A PRODUÇÃO DO VINHO

 

Ricardo Albergaria

 

         A qualidade final de um vinho depende, fundamentalmente, da variedade das uvas ou cepas, da zona geográfica onde é plantada (clima – solo – homem), da forma de condução das parreiras, e do sistema de produção dos vinhos.

         As cepas Chardonnay, Sauvignon Blanc, Semillon, Riesling e Gewurztraminer podem produzir vinhos brancos de ótima qualidade. A fineza e a frutuosidade de um vinho branco se destaca mais quando as vinhas são cultivadas em climas frescos, com boa incidência solar ou em zonas com influência marítima.

         As cepas Cabernet Sauvignon, Merlot Pinot Noir, Tannat, Tempranillo, entre outras, produzem grandes vinhos de personalidade e com ótimo corpo e personalidade, quando suas vinhas são plantadas em regiões mais quentes, com pouco pluviosidade, insolação constante, e variação térmica – dias quentes e noites frias.

         Quanto à forma de condução das parreiras existem alguns sistemas cujas características influem na qualidade das uvas e, consequentemente, na qualidade do vinho. O sistema de condução denominado de latada ou pérgola é o sistema mais utilizado na Serra Gaúcha no Rio Grande do Sul e no Vale do Rio do Peixe em Santa Catarina. Todo o dossel da videira fica na horizontal. Aqui ocorre um sombreamento dos cachos que pode agir como um fator negativo na qualidade das uvas. O sistema conhecido como espaldeira é um dos mais utilizados pelos viticultores nos principais países vitivinícolas. No Rio Grande do Sul, é adotado especialmente na Campanha Gaúcha e na Será do Sudeste e por algumas vinícolas da Serra Gaúcha. Neste sistema a distribuição da luz solar sobre os cachos de uva é bem melhor, pois o dossel das videiras fica na vertical, sendo considerado como o mais apropriado para produzir uvas destinadas à produção de vinhos.

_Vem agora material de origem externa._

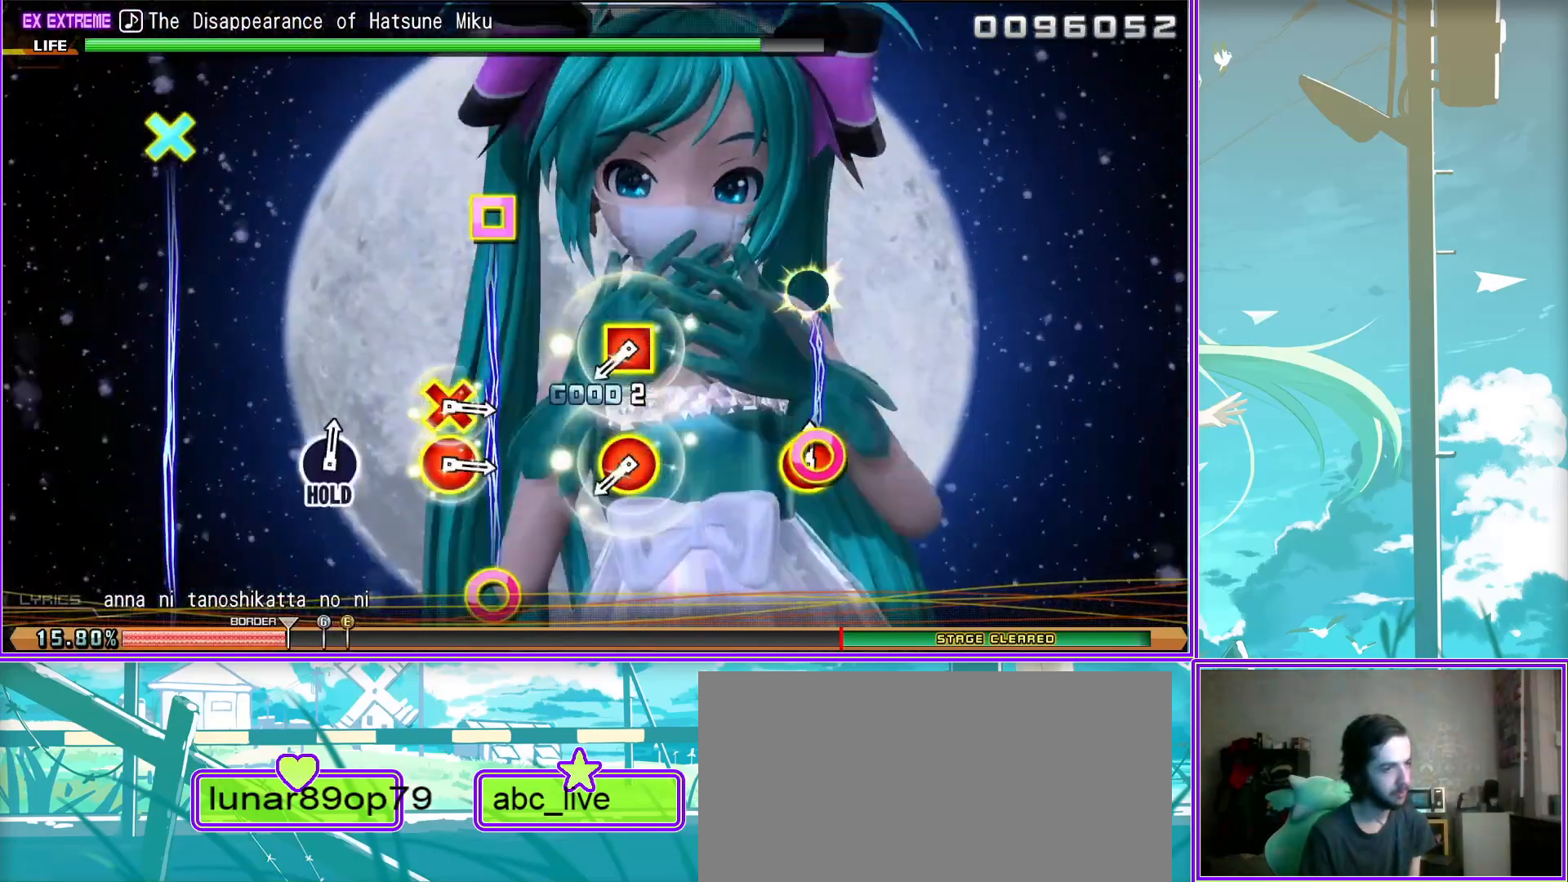
{"buttons": ["CIRCLE"], "left_stick": "center", "right_stick": "center", "events": [[133, "DPAD_DOWN", "down"], [200, "CIRCLE", "down"], [300, "DPAD_DOWN", "up"], [400, "CIRCLE", "up"], [500, "CIRCLE", "down"]]}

         Este sistema de produção de vinhos depende também do tipo de Vinícola. Existem as de renome, que produzem principalmente vinhos finos e, portanto, utilizam as mais modernas tecnologias. As cooperativas Vitivinícolas, pelo seu grande volume de colheita, utilizam sistemas de produção mais quantitativos, porém, uma parte de seu vinho é obtida mediante sistemas modernos e mais qualitativos. As vinícolas de garagem ou as vinícolas butiques produzem geralmente vinhos de qualidade regular, sendo que em algumas delas encontramos vinhos finos que são verdadeiras raridades.

         Quando as uvas atingem o seu grau máximo de maturidade os viticultores promovem a colheita. Nesta hora é importante à presença do enólogo, que irá determinar o grau de maturidade de cada cepa e o seu teor de açúcar, o que irá determinar o grau alcoólico dos vinhos. Nos brancos não se busca um grau alcoólico muito alto (aproximadamente 12°), com o objetivo de obter um vinho leve, fresco e frutado. Já para os tintos, o ideal é alcançar um grau alcoólico superior a 12°, para obter vinhos com maior corpo, estrutura e complexidade.

         Os cachos são colhidos manualmente e colocados em caixas plásticas, as quais são transportadas por tratores, caminhões ou outro veículo utilitário até a área da vinificação. Lá os cachos são depositados no sistema de recepção, onde são separados por qualidade e depois enviados para o sistema de desengace, ou seja, para uma máquina chamada desengaçadeira, que retira todos os ramos e engaços dos cachos, liberando somente os bagos das uvas para o processo de esmagamento em prensas manuais ou automáticas. As máquinas mais modernas retiram todo o material indesejado antes de promover o esmagamento dos bagos das uvas. Só então, o mosto da uva esmagada atravessa orifícios do cilindro da prensa e é conduzido até uma cuba.

         Em seguida, o mosto será enviado para as cubas de fermentação, onde permanecerá em contato com a película da uva, no caso dos vinhos tintos e alguns roses. Os vinhos brancos não ficam em contato com as películas. Agregam-se 3 a 5 g/Hl de anidrido sulfuroso, que é um bactericida, que evita a oxidação do mosto e seleciona quais as leveduras que irão realizar uma melhor fermentação. A fermentação alcoólica é realizada por leveduras Saccharomyces cerevisiae que transformam o açúcar em álcool etílico, anidrido carbônico e outras substâncias ou produtos secundários que influenciarão os aromas do vinho.

Durante a fermentação se prática a remontagem ou batonagem que permite com que o mosto do fundo entre em contato com o chapéu (películas que sobrenadam o mosto). O processo consiste em manter as películas em contato com todo o mosto através de transferência automatizada do mosto do fundo para cima (remontagem), ou através de bastões se empurra a película pára o fundo (batonagem). Com isto se buscam extrair pigmentos e outros compostos das películas que irão dar cor, estrutura e corpo para os vinhos. Quando se atingem a coloração desejada, as películas são retiradas.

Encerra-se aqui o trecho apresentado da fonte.